Boleto (Batch): Brazilian payment slip. Settlement in 1-3 business days.
On-chain: Blockchain settlement for cross-border or high-value PLCs. Supports Solana SPL transfers.

Settlement Flow

Bearer initiates settlement request with the complete PLC payload.
Settlement service verifies the entire PLC (commitment, signatures, chain, expiration).
Settlement service checks for double-spend attempts against the global ledger.
If valid, settlement service initiates the payment via the selected rail.
PLC status transitions to REDEEMED. The settlement transaction ID is recorded.

Settlement Request

POST /api/v1/settlements

{

  "plc_id": "plc_7f3a8b2c-4d1e-4f6a-9b3c-2e1d4f5a6b7c",

  "plc_payload": "<full PLC JSON, base64-encoded>",

  "settlement_rail": "pix",

  "destination": {

    "pix_key": "random-key-uuid"

  },

  "bearer_signature": "sig_ed25519:..."

}

7. Replay Protection

The protocol employs multiple layers of replay protection to prevent double-spending and replay attacks, even in offline environments:

7.1 Nonce-Based Protection

Every transfer record includes a cryptographically random nonce (128-bit). Receiving devices maintain a local nonce cache and reject any transfer containing a previously seen nonce.
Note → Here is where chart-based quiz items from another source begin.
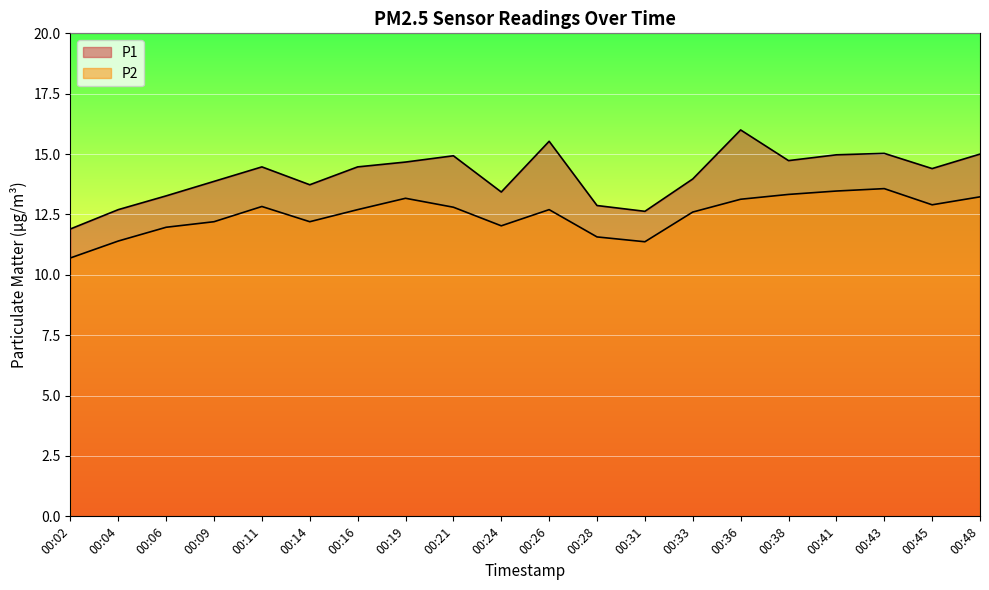

True or false: P2 has a value of 17.3 at 00:02.

False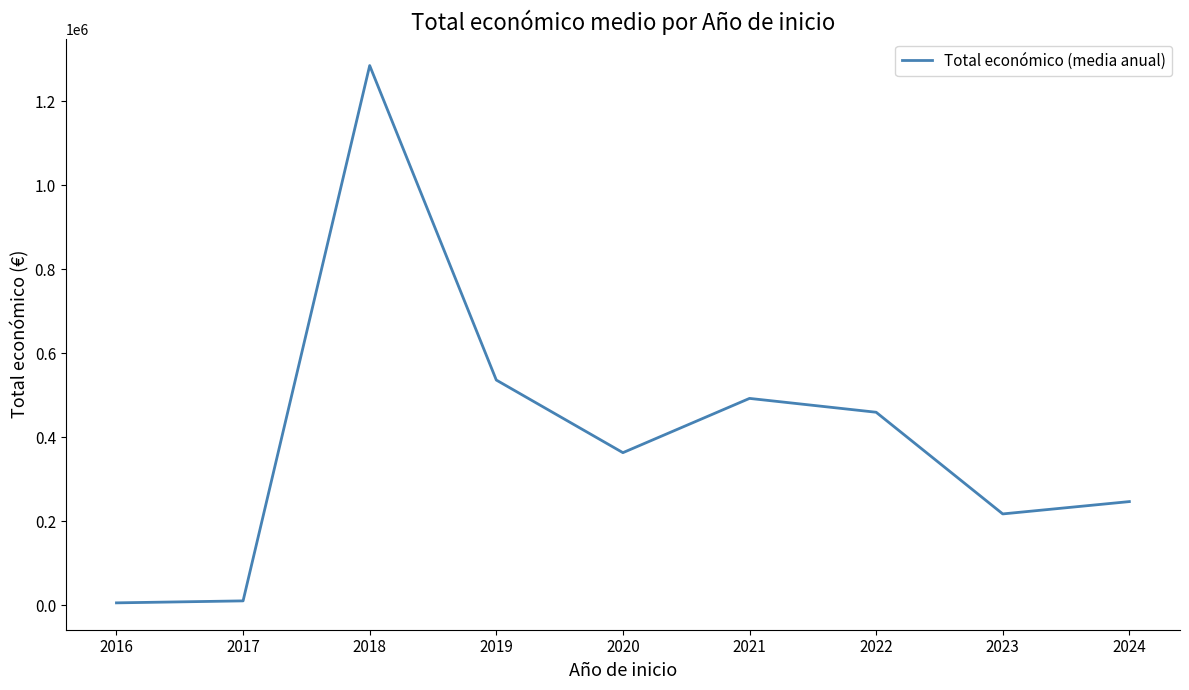

Between 2024 and 2022, which is larger?

2022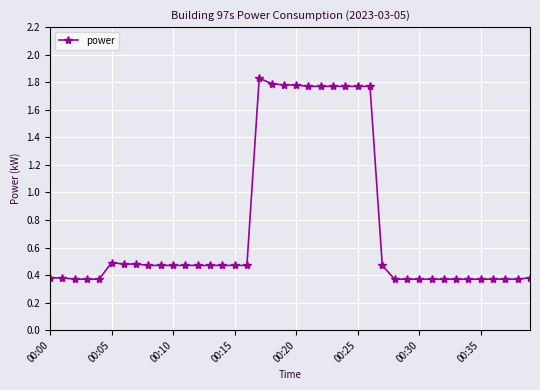

Count the values in the range 0 to 1.

30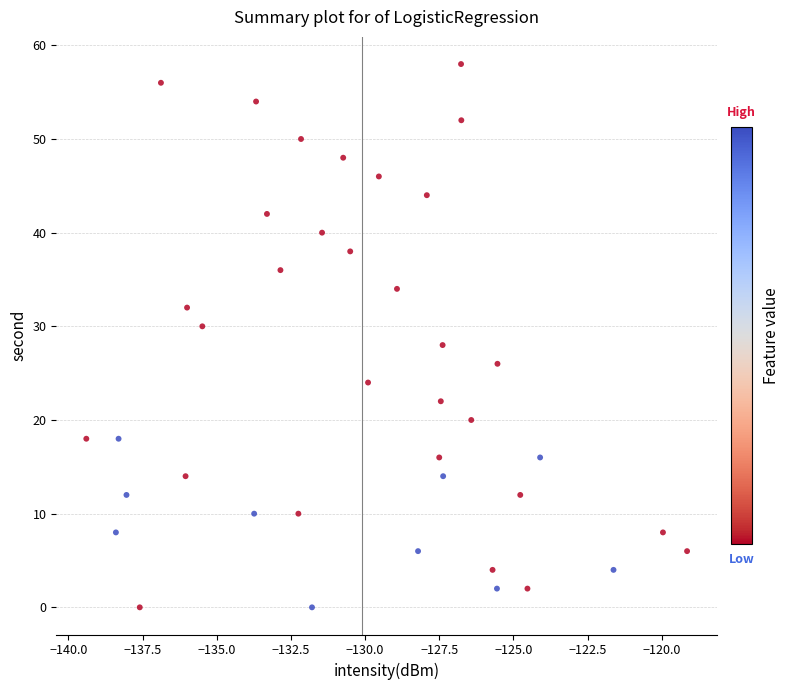

What is the range of Y values (max minus min)?

58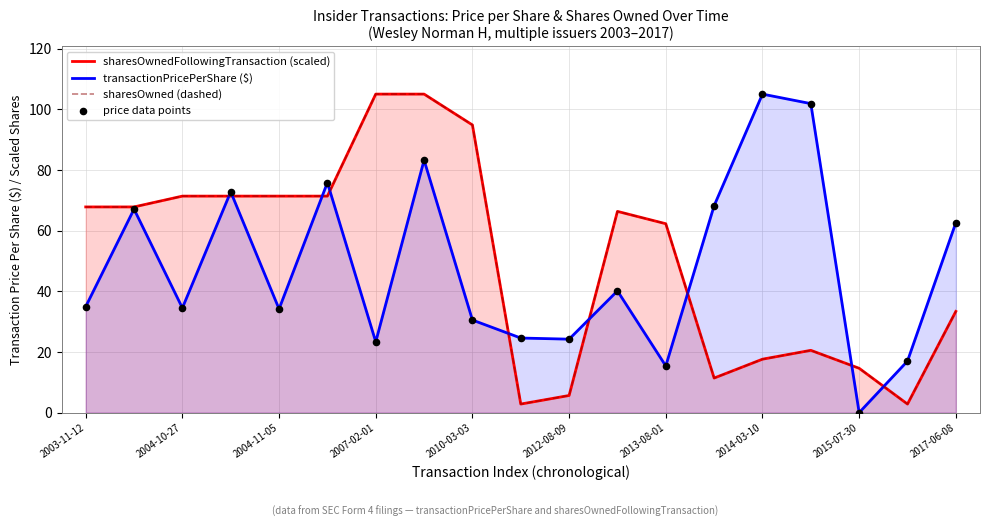

Which series contains the highest Y value?

sharesOwnedFollowingTransaction (scaled)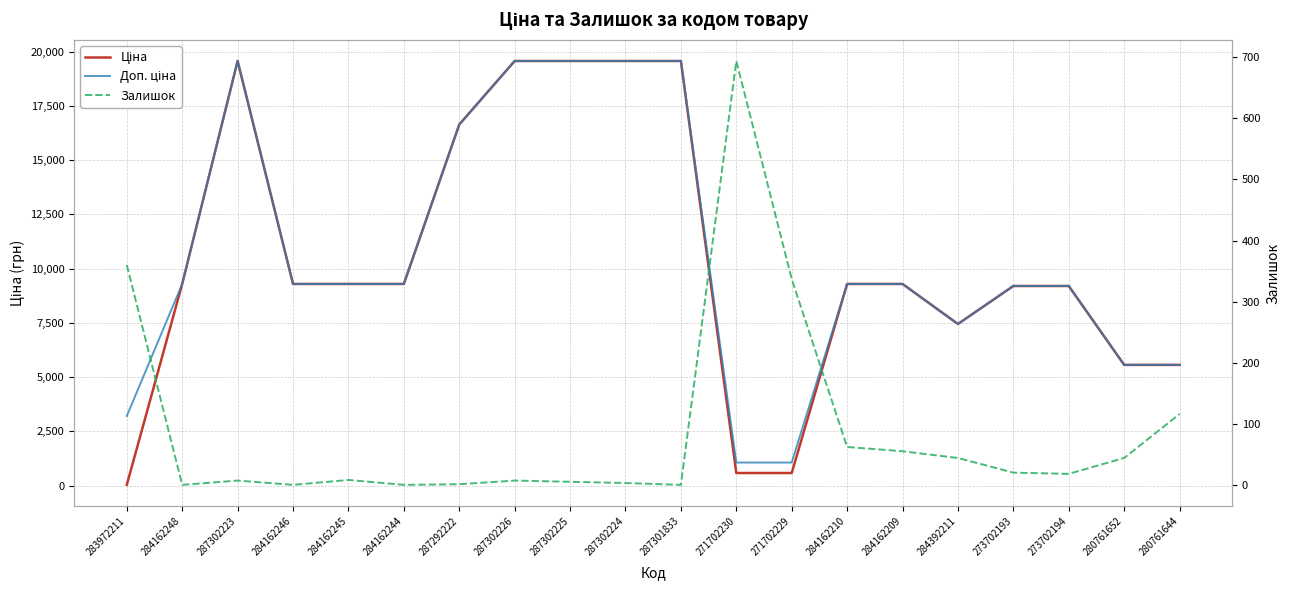

True or false: Ціна and Доп. ціна cross at least once.

False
7.2 Commitment Hash Binding

The commitment_hash binds all immutable PLC fields together with a unique nonce. This prevents an attacker from modifying any field (amount, currency, expiration) without invalidating the issuer’s signature.

7.3 Signature Chain

Each transfer in the transfer_chain includes a signature over the concatenation of the transfer data and the hash of the previous chain entry. This creates a Merkle-like chain where:

Removing any intermediate transfer invalidates all subsequent signatures
Reordering transfers invalidates the chain
Forking the chain (double-spend) requires forging an Ed25519 signature

7.4 Server-Side Deduplication

Upon settlement, the backend verifies the PLC against a global ledger. If a PLC has already been redeemed (even partially via a different transfer chain fork), the settlement is rejected.

8. Idempotency

All API operations in the GhostPay Mesh protocol are designed to be idempotent, ensuring safe retries in unreliable network conditions.

Idempotency Keys

Clients include an Idempotency-Key header with every mutating request. The server stores the response for each key and returns the cached response on subsequent requests with the same key.

Idempotent Request

POST /api/v1/plcs

Idempotency-Key: ik_8f7e6d5c-4b3a-2190-abcd-ef0123456789

Content-Type: application/json

{

  "amount": 150.00,

  "currency": "BRL"

}

Idempotency Rules

Keys are scoped to the device’s public key and expire after 24 hours.
If a request is received while a previous request with the same key is still processing, the server returns 409 Conflict.
Idempotency keys are stored in a distributed cache with eventual consistency guarantees.
PLC creation, transfer initiation, and settlement requests all require idempotency keys.

Offline Transfers: For offline transfers (BLE/NFC/QR), idempotency is handled locally through nonce deduplication rather than server-side idempotency keys.